Selected excerpt -
Culture

Leaving the Perfect DREAMer Narrative Behind: The Immigrant Rights Movement in Trump’s America

People who call themselves Dreamers, protest in front of the Senate side of the US Capitol to urge Congress in passing the Deferred Action for Childhood Arrivals (DACA) program, on December 6, 2017 in Washington, DC. (Photo by Mark Wilson/Getty Images)

When they sat down on the carpeted floors in two rooms inside the Hart Senate Office Building – sometimes huddling underneath banners, other times fielding questions from the media – they knew they’d likely be escorted out in restraints.

On December 15, seven Dreamers, plus one ally, took over the offices of Senate Minority Leader Chuck Schumer and Florida Rep. Carlos Curbelo to demand that they pass a clean DREAM Act before December 22. It was a quieter scene than a November protest, which saw hundreds of DREAMers in bright orange tees rushing the building and unfurling a giant banner that spanned several floors. That day, the noise in the government office was overwhelming, rivaling the sonic intensity of a sporting event. But with just seven days left before their deadline, the Dream 7 – as they were nicknamed – knew the actions they took inside the senate office building in December didn’t need to be loud; they just had to be bold.

Exercise data -
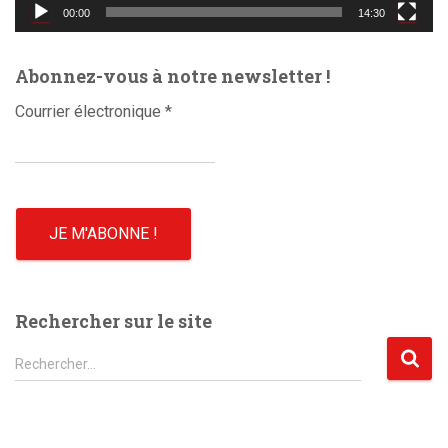
d
00:00
14:30
é
o
Abonnez-vous à notre newsletter !
Courrier électronique
*
Rechercher sur le site
R
Rechercher…
e
c
h
e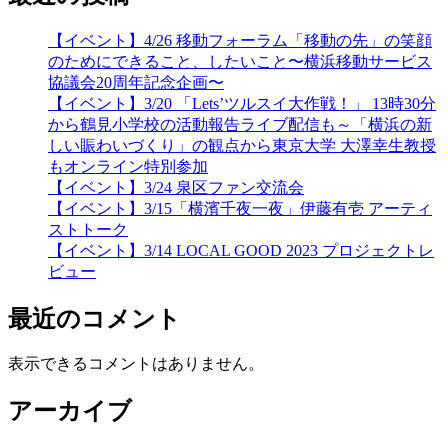
【イベント】4/26 移動フォーラム「移動の先」の笑顔
のためにできること、したいこと〜横浜移動サービス
協議会20周年記念企画〜
【イベント】3/20 「Lets’ツルスイ大作戦！」 13時30分
から鶴見小学校の活動報告ライブ配信も～「横浜の新
しい賑わいづくり」の観点から東京大学 大澤幸生教授
もオンライン特別参加
【イベント】3/24 泉区ファン交流会
【イベント】3/15「横濱千夜一夜」伊藤有壱 アーティ
ストトーク
【イベント】3/14 LOCAL GOOD 2023 プロジェクトレ
ビュー
最近のコメント
表示できるコメントはありません。
アーカイブ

Problems to work on -
**A.** Based on the article on the immigrant rights movement, do these statements agree with it? Answer yes or no for each, quoting the words that decide it. (i) The December 15 action involved seven Dreamers and one ally. (ii) The November protest was quieter than the December 15 action. (iii) The demanded deadline for passing a clean DREAM Act was December 22.
**B.** In the article on the immigrant rights movement, whose offices did the group take over on December 15?
**C.** Write out the article on the immigrant rights movement from "People who call" up to and including "Mark Wilson/Getty Images)", swapping "protest" for "rally".

Solution set -
**A.**
(i) Yes: "seven Dreamers, plus one ally"
(ii) No: "It was a quieter scene than a November protest"
(iii) Yes: "pass a clean DREAM Act before December 22"

**B.** The offices of Senate Minority Leader Chuck Schumer and Florida Rep. Carlos Curbelo.

**C.**
People who call themselves Dreamers, rally in front of the Senate side of the US Capitol to urge Congress in passing the Deferred Action for Childhood Arrivals (DACA) program, on December 6, 2017 in Washington, DC. (Photo by Mark Wilson/Getty Images)